• **Page extract**

Time ran out for Bill Manning, who oversaw Toronto FC and Argonaut championships in his role as president of the MLS and CFL teams.
Manning also ran out of results and people to fire in a ‘What have you done for me lately?” business, with Toronto FC an anchor around his neck in recent seasons.
The Major League Soccer side has posted a 26-69-30 league record since its last post-season appearance in 2020, when it finished second overall in the league but failed to make it past the first round of the playoffs.
Having changed coaches and GMs, Manning found himself in the firing line Thursday.
Toronto FC (7-13-3) is sliding down the MLS Eastern Conference standings this season having lost six straight in league play and is winless in nine (0-7-2). News of Manning’s departure comes the morning after a 2-1 loss to CPL champion Forge FC in the first leg of their Canadian Championship semifinal.
Maple Leaf Sports and Entertainment says Manning’s exit was by mutual decision.
“Today’s a very difficult day,” MLSE president and CEO Keith Pelley told The Canadian Press. “Bill’s been an important leader and contributor in our organization for nearly nine years. He’s an accomplished team executive and, first and foremost, he’s a good man. So days like today are difficult on all of us.

• **Written request 1**
In the article on Bill Manning's departure, shorten the paragraph that opens "Toronto FC (7-13-3) is sliding" while keeping its main facts.
• **Written request 2**
Extend the article on Bill Manning's departure by a few sentences, starting after its last sentence.

• **Records provided**
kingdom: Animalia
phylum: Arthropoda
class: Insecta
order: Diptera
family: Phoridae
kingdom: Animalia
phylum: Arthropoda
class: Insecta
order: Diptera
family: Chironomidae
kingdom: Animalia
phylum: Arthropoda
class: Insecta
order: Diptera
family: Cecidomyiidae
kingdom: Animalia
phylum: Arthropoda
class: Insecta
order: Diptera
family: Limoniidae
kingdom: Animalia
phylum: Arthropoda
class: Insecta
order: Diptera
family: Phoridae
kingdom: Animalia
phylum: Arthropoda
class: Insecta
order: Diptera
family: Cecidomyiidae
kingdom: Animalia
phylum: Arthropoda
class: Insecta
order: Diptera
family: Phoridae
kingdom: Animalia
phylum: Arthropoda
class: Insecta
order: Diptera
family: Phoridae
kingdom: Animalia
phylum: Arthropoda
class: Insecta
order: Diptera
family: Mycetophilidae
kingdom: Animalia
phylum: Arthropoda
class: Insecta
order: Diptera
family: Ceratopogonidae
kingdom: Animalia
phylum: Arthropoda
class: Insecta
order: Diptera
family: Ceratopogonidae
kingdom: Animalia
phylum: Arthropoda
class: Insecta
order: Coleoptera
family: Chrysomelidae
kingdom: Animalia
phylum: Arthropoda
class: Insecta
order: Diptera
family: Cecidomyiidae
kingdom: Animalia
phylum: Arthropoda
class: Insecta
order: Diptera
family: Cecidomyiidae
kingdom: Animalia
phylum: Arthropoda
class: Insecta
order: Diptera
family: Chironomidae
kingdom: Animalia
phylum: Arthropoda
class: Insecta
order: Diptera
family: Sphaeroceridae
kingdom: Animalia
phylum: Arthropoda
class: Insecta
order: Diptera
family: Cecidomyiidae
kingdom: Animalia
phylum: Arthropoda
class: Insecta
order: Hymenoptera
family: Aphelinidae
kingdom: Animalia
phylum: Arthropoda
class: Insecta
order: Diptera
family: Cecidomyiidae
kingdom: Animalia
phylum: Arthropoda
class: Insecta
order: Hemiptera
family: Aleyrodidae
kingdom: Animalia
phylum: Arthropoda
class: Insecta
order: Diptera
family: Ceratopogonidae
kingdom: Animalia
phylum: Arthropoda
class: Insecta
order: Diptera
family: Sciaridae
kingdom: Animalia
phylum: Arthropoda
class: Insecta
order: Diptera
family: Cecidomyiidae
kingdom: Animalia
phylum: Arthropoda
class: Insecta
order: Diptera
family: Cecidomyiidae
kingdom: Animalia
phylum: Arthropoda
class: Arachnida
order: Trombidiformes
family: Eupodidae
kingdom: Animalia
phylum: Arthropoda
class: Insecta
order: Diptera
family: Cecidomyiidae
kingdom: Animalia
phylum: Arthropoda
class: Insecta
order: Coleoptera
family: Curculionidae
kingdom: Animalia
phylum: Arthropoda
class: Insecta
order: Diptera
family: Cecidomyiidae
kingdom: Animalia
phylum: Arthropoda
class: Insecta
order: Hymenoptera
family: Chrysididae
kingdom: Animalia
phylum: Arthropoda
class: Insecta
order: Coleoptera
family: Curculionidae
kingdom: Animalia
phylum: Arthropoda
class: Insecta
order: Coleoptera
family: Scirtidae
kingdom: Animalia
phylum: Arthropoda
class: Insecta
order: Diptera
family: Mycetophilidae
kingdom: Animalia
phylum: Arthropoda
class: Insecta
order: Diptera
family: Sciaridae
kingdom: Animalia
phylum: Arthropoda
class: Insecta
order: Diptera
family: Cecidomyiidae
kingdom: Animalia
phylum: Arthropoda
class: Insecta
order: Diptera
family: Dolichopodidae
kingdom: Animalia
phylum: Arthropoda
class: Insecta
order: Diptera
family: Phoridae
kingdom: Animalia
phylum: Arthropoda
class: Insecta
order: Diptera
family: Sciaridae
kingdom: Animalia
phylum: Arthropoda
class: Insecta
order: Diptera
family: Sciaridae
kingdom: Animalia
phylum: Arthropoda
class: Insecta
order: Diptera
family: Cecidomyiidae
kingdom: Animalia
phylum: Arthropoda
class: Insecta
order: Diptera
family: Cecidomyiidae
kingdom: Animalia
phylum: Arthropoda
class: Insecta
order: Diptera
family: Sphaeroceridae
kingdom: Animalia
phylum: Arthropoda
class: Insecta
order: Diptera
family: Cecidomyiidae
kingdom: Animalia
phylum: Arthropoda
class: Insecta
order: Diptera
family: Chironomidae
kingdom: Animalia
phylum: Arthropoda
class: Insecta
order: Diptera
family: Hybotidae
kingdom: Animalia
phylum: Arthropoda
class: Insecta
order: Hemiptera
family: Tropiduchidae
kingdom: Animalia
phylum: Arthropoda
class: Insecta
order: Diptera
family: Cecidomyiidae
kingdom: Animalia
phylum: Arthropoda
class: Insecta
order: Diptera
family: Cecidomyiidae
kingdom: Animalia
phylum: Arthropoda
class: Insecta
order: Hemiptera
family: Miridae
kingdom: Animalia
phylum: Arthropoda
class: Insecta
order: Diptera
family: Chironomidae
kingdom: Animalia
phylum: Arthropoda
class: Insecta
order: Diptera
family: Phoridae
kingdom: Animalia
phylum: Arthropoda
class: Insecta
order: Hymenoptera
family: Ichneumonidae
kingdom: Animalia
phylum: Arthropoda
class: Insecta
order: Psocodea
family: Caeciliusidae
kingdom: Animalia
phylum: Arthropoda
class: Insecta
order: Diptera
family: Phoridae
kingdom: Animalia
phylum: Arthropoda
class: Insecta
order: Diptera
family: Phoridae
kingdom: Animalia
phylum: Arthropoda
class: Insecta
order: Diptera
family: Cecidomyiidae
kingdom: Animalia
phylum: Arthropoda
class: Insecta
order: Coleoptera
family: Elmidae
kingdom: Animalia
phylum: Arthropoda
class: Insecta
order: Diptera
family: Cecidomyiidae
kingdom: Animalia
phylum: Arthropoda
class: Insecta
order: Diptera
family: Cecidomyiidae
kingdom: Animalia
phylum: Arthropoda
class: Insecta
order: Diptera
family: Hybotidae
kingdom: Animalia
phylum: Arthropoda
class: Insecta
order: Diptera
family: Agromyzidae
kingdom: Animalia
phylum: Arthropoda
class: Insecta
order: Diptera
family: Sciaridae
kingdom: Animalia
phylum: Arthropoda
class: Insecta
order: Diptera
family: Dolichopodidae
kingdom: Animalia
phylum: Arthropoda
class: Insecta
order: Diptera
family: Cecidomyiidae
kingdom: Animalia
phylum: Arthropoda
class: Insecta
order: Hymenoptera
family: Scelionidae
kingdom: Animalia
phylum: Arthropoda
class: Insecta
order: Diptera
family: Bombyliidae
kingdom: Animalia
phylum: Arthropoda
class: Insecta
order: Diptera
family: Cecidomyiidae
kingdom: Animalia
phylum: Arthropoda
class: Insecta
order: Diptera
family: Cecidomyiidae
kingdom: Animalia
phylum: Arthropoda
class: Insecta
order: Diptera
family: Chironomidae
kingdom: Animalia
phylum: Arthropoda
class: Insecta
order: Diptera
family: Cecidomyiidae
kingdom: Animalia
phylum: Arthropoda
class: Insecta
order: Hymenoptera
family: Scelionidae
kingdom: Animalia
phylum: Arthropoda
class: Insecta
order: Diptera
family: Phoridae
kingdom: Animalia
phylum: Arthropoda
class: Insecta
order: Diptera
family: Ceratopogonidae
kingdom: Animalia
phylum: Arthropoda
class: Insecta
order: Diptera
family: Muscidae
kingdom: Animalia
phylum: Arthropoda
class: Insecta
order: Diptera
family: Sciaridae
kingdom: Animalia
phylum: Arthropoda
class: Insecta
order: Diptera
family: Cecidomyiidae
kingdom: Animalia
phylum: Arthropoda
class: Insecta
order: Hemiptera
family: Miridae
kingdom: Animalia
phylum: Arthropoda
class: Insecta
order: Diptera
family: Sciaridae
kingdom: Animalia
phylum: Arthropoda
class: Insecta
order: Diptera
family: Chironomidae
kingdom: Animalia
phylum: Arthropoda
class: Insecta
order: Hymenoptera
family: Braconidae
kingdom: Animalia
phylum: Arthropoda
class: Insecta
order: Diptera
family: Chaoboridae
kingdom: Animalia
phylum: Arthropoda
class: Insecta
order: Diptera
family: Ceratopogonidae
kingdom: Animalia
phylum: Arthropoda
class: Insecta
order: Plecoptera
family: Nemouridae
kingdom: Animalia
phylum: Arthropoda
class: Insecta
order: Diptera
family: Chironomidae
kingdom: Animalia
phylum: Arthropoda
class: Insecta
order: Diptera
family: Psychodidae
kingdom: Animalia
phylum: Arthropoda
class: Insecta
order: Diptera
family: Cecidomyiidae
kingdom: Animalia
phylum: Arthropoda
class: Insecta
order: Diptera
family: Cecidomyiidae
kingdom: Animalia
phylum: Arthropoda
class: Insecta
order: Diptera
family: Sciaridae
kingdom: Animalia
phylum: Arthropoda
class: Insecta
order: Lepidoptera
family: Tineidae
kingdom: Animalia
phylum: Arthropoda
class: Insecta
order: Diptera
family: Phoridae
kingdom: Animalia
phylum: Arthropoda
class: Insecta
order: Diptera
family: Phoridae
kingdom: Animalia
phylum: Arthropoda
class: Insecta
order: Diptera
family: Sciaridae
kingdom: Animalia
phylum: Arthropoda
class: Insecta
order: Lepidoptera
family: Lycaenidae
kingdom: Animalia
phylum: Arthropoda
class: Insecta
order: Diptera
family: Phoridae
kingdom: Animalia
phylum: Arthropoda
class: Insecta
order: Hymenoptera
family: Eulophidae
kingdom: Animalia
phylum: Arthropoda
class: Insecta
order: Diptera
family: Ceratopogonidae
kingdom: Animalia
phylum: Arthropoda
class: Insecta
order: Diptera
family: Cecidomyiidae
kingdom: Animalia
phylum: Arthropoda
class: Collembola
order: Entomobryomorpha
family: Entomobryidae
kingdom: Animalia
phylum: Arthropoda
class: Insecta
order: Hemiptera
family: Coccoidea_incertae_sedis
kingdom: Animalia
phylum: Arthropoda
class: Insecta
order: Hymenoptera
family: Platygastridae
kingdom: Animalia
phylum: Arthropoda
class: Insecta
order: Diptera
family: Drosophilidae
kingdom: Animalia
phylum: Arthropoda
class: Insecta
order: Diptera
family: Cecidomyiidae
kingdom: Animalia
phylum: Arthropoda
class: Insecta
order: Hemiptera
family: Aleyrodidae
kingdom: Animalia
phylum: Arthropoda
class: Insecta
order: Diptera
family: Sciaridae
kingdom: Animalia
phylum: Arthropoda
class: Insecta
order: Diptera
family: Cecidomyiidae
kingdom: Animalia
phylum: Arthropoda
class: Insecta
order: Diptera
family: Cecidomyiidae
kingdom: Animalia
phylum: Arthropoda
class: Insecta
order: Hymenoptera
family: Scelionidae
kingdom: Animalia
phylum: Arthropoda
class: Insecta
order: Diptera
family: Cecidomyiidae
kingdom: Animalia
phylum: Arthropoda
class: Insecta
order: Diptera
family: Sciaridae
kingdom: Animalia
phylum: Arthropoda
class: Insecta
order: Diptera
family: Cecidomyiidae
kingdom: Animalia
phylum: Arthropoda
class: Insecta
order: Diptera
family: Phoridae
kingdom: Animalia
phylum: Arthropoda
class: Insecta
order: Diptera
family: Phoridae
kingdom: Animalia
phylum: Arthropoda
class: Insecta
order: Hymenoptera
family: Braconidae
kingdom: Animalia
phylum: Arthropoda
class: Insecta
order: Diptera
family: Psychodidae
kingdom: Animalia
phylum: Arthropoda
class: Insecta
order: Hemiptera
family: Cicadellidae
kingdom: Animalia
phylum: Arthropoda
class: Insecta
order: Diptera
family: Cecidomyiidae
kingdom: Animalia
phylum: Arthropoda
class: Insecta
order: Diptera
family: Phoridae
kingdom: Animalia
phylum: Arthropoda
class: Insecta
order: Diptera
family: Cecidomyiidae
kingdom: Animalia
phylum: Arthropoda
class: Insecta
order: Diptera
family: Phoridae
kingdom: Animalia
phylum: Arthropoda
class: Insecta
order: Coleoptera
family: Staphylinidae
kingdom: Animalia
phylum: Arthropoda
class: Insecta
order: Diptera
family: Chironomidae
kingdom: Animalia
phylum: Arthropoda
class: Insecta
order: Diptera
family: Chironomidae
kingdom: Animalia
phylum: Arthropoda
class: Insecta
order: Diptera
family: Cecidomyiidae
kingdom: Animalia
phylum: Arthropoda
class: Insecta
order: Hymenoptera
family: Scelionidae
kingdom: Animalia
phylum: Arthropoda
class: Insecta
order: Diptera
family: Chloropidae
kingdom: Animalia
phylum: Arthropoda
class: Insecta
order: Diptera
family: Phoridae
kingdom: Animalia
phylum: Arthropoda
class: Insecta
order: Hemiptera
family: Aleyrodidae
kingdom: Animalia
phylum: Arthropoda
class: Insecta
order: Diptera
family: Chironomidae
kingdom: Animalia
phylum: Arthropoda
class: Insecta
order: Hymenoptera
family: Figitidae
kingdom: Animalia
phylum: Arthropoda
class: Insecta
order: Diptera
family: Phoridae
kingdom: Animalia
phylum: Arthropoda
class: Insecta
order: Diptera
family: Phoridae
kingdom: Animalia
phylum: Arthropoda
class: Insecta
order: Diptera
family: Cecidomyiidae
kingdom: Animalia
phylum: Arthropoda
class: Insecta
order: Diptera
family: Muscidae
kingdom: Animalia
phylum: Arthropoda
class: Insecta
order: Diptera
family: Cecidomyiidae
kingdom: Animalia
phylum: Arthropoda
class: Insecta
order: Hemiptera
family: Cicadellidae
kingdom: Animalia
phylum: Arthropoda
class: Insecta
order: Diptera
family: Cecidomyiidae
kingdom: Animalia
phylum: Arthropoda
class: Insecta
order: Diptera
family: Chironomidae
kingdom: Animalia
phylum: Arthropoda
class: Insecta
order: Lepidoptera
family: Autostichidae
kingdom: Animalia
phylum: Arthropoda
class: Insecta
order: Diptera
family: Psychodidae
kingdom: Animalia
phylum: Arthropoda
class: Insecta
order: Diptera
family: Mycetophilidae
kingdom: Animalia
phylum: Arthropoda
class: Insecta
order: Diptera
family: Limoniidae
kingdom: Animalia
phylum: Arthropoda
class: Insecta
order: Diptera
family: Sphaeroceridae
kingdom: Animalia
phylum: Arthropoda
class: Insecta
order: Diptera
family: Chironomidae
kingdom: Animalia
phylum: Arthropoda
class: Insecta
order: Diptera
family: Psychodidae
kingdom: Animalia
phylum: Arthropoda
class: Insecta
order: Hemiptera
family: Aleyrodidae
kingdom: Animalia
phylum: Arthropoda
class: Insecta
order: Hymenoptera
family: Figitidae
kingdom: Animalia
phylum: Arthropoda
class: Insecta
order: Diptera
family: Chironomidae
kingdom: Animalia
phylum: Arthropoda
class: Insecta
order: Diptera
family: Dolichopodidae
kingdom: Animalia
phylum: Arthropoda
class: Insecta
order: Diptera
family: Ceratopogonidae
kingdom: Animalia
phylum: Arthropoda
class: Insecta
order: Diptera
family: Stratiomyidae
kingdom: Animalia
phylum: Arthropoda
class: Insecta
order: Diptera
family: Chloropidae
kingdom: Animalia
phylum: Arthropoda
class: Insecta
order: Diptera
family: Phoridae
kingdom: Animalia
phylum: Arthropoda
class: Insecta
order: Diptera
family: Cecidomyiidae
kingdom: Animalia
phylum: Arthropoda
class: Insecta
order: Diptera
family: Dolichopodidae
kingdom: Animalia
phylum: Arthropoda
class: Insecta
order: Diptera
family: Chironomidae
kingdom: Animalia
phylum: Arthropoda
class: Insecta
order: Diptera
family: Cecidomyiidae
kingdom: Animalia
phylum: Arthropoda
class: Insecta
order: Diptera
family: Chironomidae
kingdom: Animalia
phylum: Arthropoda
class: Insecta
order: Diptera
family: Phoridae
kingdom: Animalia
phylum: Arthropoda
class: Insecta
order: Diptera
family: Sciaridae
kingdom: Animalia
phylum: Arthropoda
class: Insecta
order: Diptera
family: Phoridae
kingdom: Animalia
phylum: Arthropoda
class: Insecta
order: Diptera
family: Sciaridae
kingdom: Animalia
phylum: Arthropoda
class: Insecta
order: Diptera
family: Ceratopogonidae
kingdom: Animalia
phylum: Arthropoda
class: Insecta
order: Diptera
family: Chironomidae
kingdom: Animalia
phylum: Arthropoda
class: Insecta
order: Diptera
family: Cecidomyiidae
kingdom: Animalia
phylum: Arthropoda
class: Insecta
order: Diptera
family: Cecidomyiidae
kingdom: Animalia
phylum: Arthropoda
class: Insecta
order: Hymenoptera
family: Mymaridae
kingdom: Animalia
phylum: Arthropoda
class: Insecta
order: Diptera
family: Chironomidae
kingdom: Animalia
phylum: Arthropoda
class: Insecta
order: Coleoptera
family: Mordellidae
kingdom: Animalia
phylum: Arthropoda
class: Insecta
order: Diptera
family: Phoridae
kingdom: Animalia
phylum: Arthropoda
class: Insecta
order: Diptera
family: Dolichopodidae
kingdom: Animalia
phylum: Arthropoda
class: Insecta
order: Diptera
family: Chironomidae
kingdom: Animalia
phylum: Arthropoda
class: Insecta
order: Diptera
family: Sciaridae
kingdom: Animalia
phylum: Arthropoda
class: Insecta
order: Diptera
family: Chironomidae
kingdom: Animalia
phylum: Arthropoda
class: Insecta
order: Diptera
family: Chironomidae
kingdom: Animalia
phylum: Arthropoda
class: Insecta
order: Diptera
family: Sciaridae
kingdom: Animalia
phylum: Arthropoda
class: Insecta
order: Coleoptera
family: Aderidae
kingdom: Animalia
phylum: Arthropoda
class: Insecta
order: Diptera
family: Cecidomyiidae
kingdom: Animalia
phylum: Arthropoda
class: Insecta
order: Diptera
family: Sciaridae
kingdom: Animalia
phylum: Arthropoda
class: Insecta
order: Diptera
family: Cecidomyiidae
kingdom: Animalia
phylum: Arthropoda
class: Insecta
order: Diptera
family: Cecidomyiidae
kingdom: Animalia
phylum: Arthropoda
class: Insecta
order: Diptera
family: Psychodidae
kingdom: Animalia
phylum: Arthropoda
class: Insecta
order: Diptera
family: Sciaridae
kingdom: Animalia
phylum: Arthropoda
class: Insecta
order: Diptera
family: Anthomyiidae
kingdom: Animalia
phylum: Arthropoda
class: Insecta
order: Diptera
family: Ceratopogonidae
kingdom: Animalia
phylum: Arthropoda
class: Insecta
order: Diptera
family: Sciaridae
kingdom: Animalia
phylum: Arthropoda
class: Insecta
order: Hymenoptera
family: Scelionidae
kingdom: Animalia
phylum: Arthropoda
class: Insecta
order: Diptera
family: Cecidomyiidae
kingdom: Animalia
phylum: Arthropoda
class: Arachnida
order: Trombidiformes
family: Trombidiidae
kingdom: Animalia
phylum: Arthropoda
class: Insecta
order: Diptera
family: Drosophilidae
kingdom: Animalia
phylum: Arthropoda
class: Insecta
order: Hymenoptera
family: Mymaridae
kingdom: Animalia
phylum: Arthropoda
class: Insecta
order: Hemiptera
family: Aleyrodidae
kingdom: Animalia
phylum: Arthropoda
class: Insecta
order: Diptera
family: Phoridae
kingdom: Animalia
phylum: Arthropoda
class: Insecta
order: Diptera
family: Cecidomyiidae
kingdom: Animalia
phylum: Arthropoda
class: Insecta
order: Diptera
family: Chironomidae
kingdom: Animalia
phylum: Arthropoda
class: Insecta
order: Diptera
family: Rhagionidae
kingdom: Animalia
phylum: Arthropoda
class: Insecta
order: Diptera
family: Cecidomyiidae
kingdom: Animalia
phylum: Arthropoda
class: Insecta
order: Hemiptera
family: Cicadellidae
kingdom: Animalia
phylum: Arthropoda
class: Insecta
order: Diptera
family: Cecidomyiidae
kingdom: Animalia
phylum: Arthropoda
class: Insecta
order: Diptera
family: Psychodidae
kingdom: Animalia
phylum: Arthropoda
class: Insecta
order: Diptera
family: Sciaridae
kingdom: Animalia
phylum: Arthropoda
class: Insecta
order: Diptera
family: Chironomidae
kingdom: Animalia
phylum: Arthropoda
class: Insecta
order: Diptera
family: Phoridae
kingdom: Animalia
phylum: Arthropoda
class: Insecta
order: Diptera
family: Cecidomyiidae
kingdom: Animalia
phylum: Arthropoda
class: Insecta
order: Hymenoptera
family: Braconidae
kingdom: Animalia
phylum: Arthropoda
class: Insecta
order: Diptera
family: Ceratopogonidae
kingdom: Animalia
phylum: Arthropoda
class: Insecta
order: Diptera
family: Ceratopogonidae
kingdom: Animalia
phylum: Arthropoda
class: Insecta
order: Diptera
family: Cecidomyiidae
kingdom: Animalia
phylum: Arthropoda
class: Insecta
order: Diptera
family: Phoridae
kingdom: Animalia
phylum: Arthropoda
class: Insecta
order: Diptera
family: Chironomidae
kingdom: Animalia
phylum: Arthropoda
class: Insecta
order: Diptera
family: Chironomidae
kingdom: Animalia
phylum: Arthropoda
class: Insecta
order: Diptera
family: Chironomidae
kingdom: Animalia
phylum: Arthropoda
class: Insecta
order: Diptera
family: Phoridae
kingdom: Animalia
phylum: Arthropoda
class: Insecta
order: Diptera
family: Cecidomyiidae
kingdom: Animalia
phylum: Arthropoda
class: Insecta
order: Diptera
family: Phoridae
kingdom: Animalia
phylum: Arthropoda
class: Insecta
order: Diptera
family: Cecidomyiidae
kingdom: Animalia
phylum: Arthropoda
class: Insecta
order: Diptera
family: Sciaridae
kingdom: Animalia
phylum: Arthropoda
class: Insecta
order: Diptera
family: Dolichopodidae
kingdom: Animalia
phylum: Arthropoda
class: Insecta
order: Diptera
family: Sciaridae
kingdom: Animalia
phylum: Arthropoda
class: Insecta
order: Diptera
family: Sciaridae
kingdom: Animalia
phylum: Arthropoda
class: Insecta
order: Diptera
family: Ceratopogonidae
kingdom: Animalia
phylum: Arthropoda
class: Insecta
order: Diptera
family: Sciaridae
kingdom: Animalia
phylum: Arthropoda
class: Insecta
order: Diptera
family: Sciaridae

• **Right answer 1**
Toronto FC (7-13-3) is dropping in the MLS Eastern Conference, with six straight league losses and nine games without a win (0-7-2). Manning's exit was announced the morning after a 2-1 loss to CPL champion Forge FC in the first leg of their Canadian Championship semifinal.

• **Right answer 2**
“We have a promise to our organization and our fans that we’re going to ensure that our teams have every resource to win,” he added. “And we felt that making a change at this particular time would give us the best opportunity for that.”
The move comes on the eve of the secondary transfer window opening for TFC. Coach John Herdman has said the struggling club will be looking to add talent.
“The timing was right,” said Pelley. “There’s a lot of work ahead.”
As part of the transition, TFC general manager Jason Hernandez and Argonauts GM Michael Clemons will report directly to Pelley.
The MLSE boss said he plans to spend “a significant amount of time” over the next month or so with both franchises. A decision on the position of president for the two teams is “something that we will evaluate over the coming months.”
Manning was named TFC president in October 2015 and later added the title of Argos president when the Canadian Football League franchise was acquired by MLSE in January 2018.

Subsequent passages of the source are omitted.